(Saved data entries)
-----

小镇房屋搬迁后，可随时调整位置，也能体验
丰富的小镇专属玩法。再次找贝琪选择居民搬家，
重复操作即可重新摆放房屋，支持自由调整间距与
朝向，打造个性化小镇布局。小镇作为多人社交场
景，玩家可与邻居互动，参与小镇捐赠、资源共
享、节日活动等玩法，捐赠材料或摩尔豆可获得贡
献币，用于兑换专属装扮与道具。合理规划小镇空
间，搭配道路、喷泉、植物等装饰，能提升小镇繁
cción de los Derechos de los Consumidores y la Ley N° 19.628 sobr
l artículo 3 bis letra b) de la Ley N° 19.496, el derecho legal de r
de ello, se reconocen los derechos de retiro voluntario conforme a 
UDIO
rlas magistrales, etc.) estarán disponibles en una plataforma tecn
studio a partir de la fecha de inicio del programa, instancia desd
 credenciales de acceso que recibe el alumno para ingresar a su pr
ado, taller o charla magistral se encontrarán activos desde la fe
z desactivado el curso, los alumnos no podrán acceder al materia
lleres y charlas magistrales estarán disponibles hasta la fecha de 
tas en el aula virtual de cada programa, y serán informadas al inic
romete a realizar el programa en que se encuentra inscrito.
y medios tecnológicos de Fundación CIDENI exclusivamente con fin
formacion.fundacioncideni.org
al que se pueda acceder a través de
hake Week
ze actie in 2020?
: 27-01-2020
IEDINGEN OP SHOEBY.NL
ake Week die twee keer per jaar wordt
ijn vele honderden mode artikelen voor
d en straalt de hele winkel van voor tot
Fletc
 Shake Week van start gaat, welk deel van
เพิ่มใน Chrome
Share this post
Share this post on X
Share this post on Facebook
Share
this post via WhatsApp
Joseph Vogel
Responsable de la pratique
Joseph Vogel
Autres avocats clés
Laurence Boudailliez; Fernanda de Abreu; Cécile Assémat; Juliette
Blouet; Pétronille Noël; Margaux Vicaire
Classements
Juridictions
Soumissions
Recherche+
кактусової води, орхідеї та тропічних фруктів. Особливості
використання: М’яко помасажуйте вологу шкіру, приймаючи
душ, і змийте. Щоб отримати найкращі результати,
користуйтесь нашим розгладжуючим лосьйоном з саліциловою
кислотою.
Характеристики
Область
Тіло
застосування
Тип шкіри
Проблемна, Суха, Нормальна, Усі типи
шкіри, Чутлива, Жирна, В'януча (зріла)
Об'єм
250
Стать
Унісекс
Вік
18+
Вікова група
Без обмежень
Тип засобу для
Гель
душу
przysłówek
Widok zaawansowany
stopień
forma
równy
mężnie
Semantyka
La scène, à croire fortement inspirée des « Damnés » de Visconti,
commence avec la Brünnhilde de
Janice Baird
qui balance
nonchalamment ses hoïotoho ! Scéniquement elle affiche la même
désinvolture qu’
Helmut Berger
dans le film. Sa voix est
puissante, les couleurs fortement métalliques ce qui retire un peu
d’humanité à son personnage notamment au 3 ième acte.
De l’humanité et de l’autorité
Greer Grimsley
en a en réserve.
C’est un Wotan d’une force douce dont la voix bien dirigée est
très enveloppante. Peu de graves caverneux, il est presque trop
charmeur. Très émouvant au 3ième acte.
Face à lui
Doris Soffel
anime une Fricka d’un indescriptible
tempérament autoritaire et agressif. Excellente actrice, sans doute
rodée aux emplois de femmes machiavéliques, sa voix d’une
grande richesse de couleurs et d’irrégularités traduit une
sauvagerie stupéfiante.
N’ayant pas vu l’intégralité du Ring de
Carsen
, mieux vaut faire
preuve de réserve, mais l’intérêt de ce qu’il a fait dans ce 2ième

-----

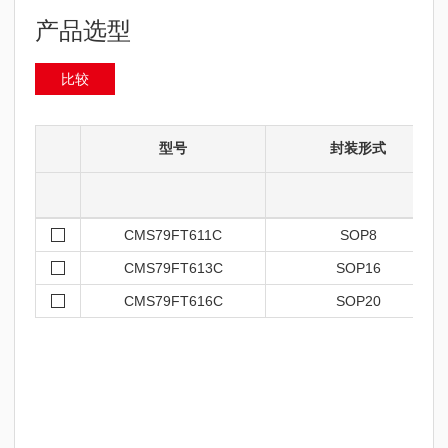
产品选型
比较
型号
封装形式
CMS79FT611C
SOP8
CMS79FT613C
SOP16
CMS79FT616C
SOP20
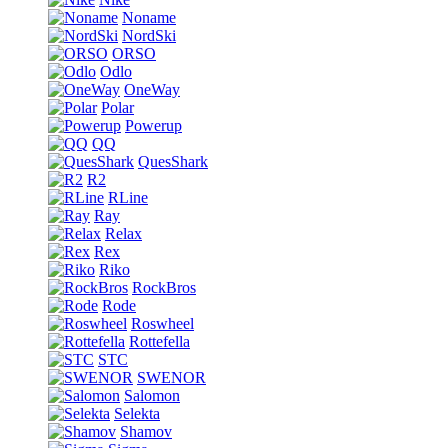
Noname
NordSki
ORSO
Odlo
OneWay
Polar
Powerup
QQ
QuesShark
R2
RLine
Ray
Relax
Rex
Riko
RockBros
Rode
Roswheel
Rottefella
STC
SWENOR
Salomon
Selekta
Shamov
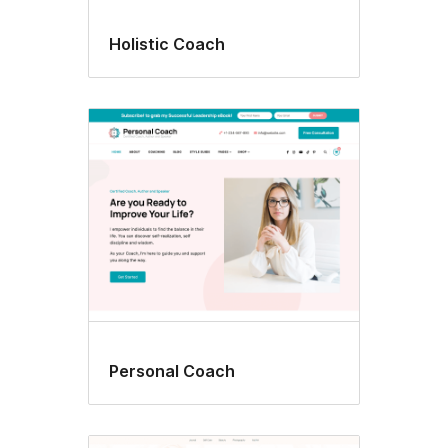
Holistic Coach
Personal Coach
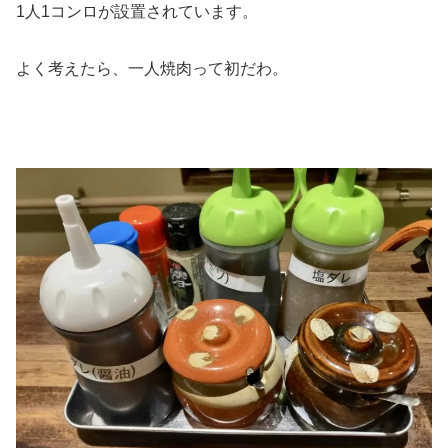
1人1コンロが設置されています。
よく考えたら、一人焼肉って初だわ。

-----

ACTIVITY: Quote the stretch of the records above from the line that contains "小镇房屋搬迁后，可随时调整位置，也能体验" through the line that contains "cción de los", with both of those lines included.

ANSWER TO THE EXERCISE:
小镇房屋搬迁后，可随时调整位置，也能体验
丰富的小镇专属玩法。再次找贝琪选择居民搬家，
重复操作即可重新摆放房屋，支持自由调整间距与
朝向，打造个性化小镇布局。小镇作为多人社交场
景，玩家可与邻居互动，参与小镇捐赠、资源共
享、节日活动等玩法，捐赠材料或摩尔豆可获得贡
献币，用于兑换专属装扮与道具。合理规划小镇空
间，搭配道路、喷泉、植物等装饰，能提升小镇繁
cción de los Derechos de los Consumidores y la Ley N° 19.628 sobr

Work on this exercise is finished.